Publicar en una editorial artesanal hoy puede representar una serie de ventajas. Además de sortear los grandes aparatos burocráticos y comerciales que rigen el mercado del libro, se agrega la posibilidad de circulación en tiempos de infecciones globales y cierres ultranacionalistas de fronteras. Es el caso de Los ángeles del frío, de la poeta argentina Carolina Massola (1975), publicado por Dios Dorado, editorial vernácula dedicada a la publicación de poesía contemporánea uruguaya y latinoamericana. En los países del subcontinente es mucho más difícil el intercambio cultural entre sí que con el centro, dado que las multinacionales del libro tienden a concentrar en el primer mundo su hegemonía exportadora de obra literaria. El resultado es que, en una librería local, abunden autores europeos y los norteamericanos y escaseen los latinoamericanos y los africanos. Las pequeñas editoriales tienden a compensar esta situación de imperialismo literario y en épocas de crisis surgen oportunidades únicas, como la que produjo el boom de la literatura latinoamericana en la segunda posguerra. El vacío abierto por la retirada de la producción del libro en Europa impulsó la creación y el surgimiento de importantes editoriales autóctonas en México, Buenos Aires y San Pablo que sirvieron de plataforma para sucesivas generaciones de autores latinoamericanos de la nueva literatura.
#####
* Lo que se pide: Prosigue el texto sobre las editoriales artesanales a partir del punto en que termina. Estos registros provienen de una fuente distinta.

[Registros extraídos de una colección]
#####
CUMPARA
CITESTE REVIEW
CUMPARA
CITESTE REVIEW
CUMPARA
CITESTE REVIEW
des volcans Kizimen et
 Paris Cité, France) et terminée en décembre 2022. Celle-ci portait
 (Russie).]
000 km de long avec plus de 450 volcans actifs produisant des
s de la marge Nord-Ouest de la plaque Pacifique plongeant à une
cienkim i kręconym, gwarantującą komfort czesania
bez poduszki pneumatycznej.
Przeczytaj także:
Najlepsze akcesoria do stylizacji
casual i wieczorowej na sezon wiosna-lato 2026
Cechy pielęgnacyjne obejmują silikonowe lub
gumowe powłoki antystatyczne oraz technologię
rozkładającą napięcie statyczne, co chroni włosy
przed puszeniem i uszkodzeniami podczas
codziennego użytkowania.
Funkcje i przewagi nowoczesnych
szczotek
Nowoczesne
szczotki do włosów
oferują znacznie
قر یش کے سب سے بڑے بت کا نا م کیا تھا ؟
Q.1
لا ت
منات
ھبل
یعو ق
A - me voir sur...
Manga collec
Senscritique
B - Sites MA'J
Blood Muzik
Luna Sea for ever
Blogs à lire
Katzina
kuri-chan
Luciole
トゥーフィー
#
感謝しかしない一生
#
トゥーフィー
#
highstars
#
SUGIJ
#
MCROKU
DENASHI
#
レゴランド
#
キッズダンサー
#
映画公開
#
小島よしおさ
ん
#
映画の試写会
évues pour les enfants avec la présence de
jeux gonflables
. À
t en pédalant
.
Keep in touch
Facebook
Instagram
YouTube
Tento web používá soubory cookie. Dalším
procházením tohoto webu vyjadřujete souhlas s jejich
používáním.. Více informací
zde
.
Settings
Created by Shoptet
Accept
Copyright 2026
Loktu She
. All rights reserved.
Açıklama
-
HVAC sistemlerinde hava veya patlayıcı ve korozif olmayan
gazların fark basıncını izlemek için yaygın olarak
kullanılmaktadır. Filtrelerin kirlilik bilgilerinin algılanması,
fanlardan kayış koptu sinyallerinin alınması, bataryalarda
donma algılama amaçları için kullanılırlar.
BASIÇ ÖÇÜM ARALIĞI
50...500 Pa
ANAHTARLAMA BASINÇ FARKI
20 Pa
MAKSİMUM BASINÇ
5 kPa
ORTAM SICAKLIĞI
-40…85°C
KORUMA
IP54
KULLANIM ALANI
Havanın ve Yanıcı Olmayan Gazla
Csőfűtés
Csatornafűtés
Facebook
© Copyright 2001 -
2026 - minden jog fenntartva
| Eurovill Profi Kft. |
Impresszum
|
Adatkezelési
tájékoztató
#####
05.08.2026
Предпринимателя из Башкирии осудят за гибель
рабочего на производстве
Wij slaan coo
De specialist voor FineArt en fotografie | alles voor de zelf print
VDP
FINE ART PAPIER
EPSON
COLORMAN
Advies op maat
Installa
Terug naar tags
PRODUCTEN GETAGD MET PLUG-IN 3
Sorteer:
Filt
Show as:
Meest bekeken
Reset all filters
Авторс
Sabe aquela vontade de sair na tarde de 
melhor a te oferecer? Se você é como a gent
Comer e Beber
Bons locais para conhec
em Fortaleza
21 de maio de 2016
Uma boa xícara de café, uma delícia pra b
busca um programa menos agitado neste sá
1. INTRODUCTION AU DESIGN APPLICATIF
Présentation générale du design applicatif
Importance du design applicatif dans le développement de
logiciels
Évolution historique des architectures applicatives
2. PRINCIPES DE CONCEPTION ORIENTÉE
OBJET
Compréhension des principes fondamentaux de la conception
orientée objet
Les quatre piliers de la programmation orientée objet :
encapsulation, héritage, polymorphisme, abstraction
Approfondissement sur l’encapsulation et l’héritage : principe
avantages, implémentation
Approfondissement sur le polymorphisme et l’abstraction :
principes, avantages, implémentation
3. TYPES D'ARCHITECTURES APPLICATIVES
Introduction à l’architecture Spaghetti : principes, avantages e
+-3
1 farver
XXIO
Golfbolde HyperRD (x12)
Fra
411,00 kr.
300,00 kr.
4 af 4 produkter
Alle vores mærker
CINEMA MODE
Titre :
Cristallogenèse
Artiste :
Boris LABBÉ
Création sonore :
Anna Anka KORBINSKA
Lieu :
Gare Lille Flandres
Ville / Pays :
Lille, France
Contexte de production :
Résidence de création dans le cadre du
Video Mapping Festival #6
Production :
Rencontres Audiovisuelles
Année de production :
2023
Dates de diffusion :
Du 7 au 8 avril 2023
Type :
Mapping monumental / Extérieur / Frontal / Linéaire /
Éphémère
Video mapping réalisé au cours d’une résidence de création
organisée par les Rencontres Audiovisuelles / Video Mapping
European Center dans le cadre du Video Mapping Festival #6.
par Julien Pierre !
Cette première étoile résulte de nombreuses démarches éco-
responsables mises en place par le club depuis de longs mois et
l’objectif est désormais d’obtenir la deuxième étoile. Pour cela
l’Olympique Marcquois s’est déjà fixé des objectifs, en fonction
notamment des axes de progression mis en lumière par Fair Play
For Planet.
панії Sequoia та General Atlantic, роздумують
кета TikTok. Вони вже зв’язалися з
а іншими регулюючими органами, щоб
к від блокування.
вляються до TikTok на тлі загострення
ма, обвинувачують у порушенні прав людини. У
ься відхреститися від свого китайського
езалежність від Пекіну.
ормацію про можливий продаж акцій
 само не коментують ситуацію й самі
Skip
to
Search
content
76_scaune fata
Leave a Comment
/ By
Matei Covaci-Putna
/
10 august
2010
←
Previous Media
#####
* Tu respuesta:
Si bien la pandemia no ha hecho colapsar a las grandes corporaciones editoriales, la amortiguación de los intercambios comerciales a nivel mundial es notoria, de modo que el tránsito del libro por circuitos alternativos comienza a verse potenciado. Podría ser el ejemplo de Los ángeles del frío, desde cuyo título advertimos la presencia de estos mensajeros provenientes de la mitología judeocristiana, que tienen la función de traficar información entre mundos distintos, aunque vecinos. El trabajo de un verso ceñido que apela a lo esencial deja espacio para que un amor al vacío invoque la presencia que se intuye pero no se muestra: «Yo quiero con desgarro tu epifanía/ Semejante a ninguna rasgadura: un océano».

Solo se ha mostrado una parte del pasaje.